We came across a press release dated Friday from Elevate Ventures, the private nonprofit company the state of Indiana, through its Indiana Economic Development Corp. (IEDC), contracted to spend your dollars investing in private companies. Presumably it all exists to help young companies hire people and create wealth that will improve all our lives.
We sympathize with the goal, and at one time we might have agreed to the concept. But unintended consequences never rest, especially when the government becomes involved. And, to quote the prophet Jeremiah about a matter on which most secular journalists and police officers would agree, “The human heart is the most deceitful of all things, and desperately wicked.”
Such is what often fills our news pages.
Elevate Ventures invested taxpayer money in companies run by its chairman, Howard Bates, and his son, Justin Bates. The IEDC and the U.S. Department of Treasury are investigating.
The Friday statement to “community stakeholders,” which should include every living soul in Indiana, states the following:
“The Indiana Economic Development Corporation (“IEDC”) has been a highly-valued partner to our efforts. We look forward to the review and any subsequent recommendations.
“Elevate Ventures started conducting business in March 2011, as our former Governor Mitch Daniels took a progressive step towards catalyzing private sector participation in assisting and investing in high-potential Indiana companies. This was a natural evolution of the 21 Fund, which moved from a grant-giving entity to a provider of targeted resources to innovation-based startups.”
Searching for meaning in those sentences, it appears moving “from a grant-giving entity to a provider of targeted resources” means Elevate Ventures picks winners and losers with your money. We don’t know the criteria to determine who can get Indiana dollars and become a winner, but being a family member of the chairman is certainly not an obstacle.
The statement went on to say the operators of the public/private partnership learned “public dollars alone cannot fill the funding gaps in the Indiana entrepreneurial ecosystem.”
That’s startling because it means there must have been people who thought handing out public dollars to entrepreneurs would solve some of the state’s economic problems, perhaps much like those who still think handing dollars to schools fixes education, or that, as we are finding out through Obamacare, more taxpayer money can cure what ails us — literally.
We are guaranteed nothing from public money but spending, which can be either good or bad, and dependency — which is never good but sometimes unavoidable.
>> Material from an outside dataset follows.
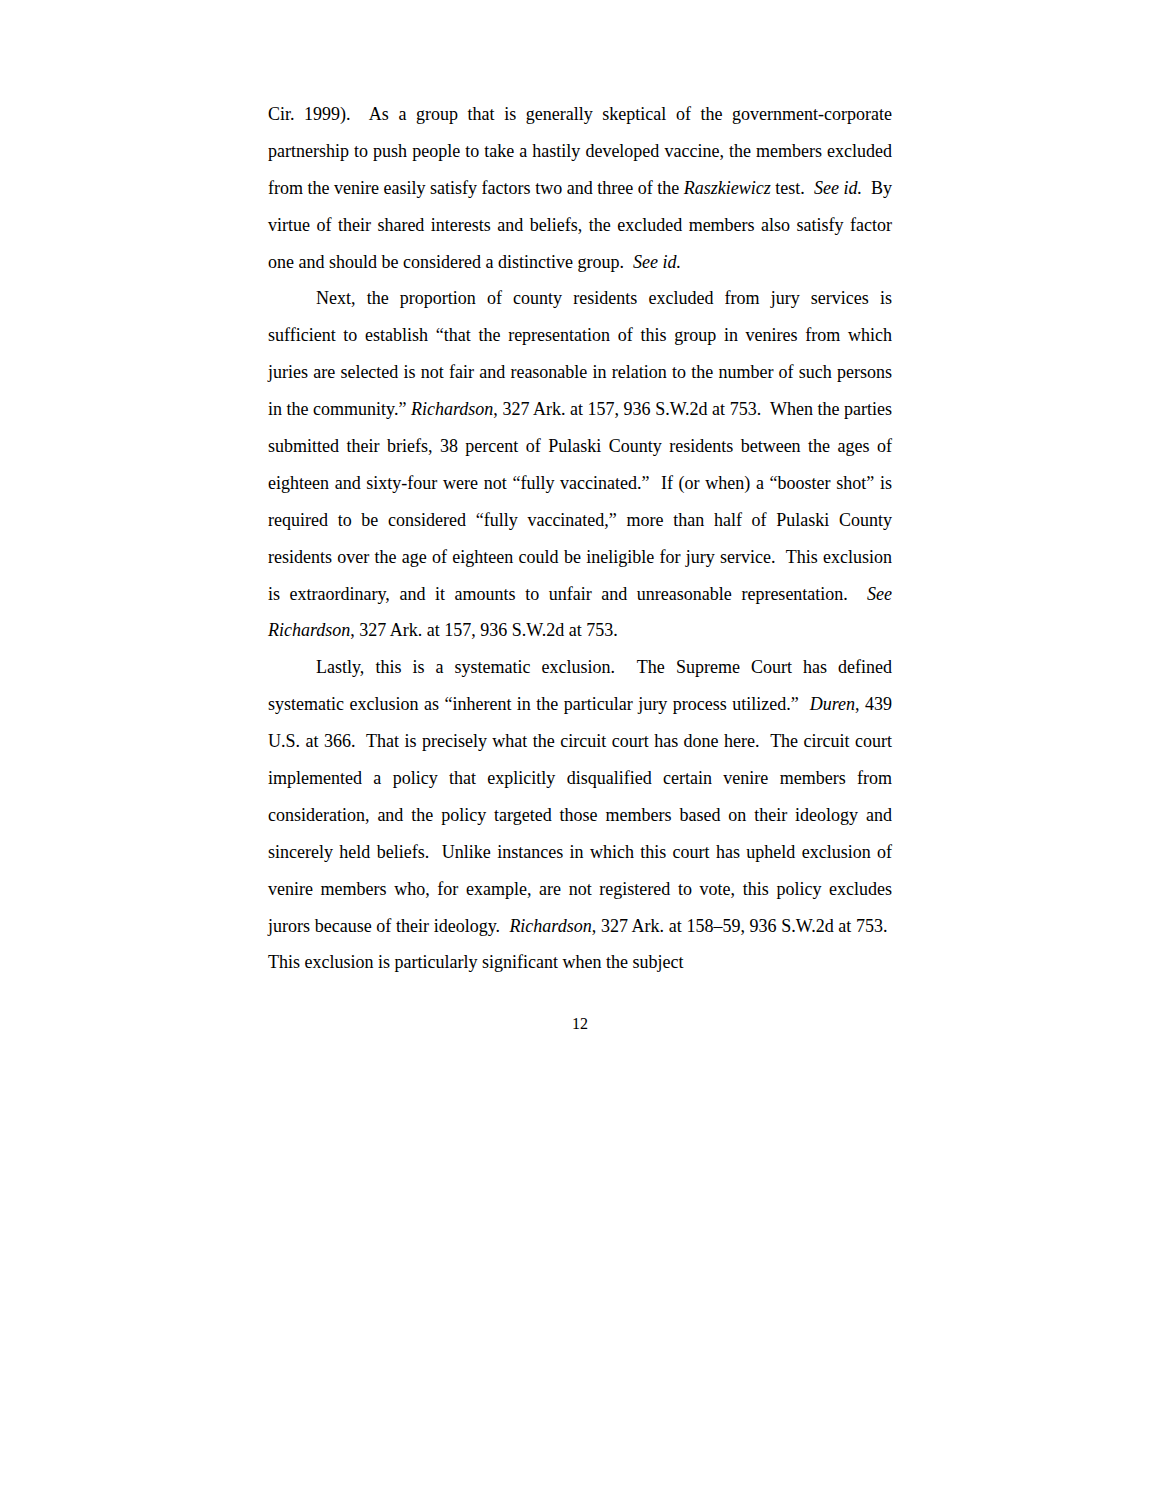Cir. 1999). As a group that is generally skeptical of the government-corporate partnership to push people to take a hastily developed vaccine, the members excluded from the venire easily satisfy factors two and three of the Raszkiewicz test. See id. By virtue of their shared interests and beliefs, the excluded members also satisfy factor one and should be considered a distinctive group. See id.
Next, the proportion of county residents excluded from jury services is sufficient to establish “that the representation of this group in venires from which juries are selected is not fair and reasonable in relation to the number of such persons in the community.” Richardson, 327 Ark. at 157, 936 S.W.2d at 753. When the parties submitted their briefs, 38 percent of Pulaski County residents between the ages of eighteen and sixty-four were not “fully vaccinated.” If (or when) a “booster shot” is required to be considered “fully vaccinated,” more than half of Pulaski County residents over the age of eighteen could be ineligible for jury service. This exclusion is extraordinary, and it amounts to unfair and unreasonable representation. See Richardson, 327 Ark. at 157, 936 S.W.2d at 753.
Lastly, this is a systematic exclusion. The Supreme Court has defined systematic exclusion as “inherent in the particular jury process utilized.” Duren, 439 U.S. at 366. That is precisely what the circuit court has done here. The circuit court implemented a policy that explicitly disqualified certain venire members from consideration, and the policy targeted those members based on their ideology and sincerely held beliefs. Unlike instances in which this court has upheld exclusion of venire members who, for example, are not registered to vote, this policy excludes jurors because of their ideology. Richardson, 327 Ark. at 158–59, 936 S.W.2d at 753. This exclusion is particularly significant when the subject
12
But it was the words “Indiana entrepreneurial ecosystem” that really caught our eye. We did not realize the disparate group of people trying to start businesses and make the American dream come true for themselves and others had in fact formed a ecosystem under the shelter of the state government. We are familiar with the ecosystem that exists in most backyards. In it the strong usually hunt the defenseless and feed them to their offspring.
So when Howard Bates sent taxpayer money to his son’s business, it’s the adult bird feeding worms to its young.
On behalf of taxpayers, we would like to ask to be moved up the food chain, have the occasional egg for breakfast and determine the menu ourselves rather than a private group a lavishing public money on its own interests.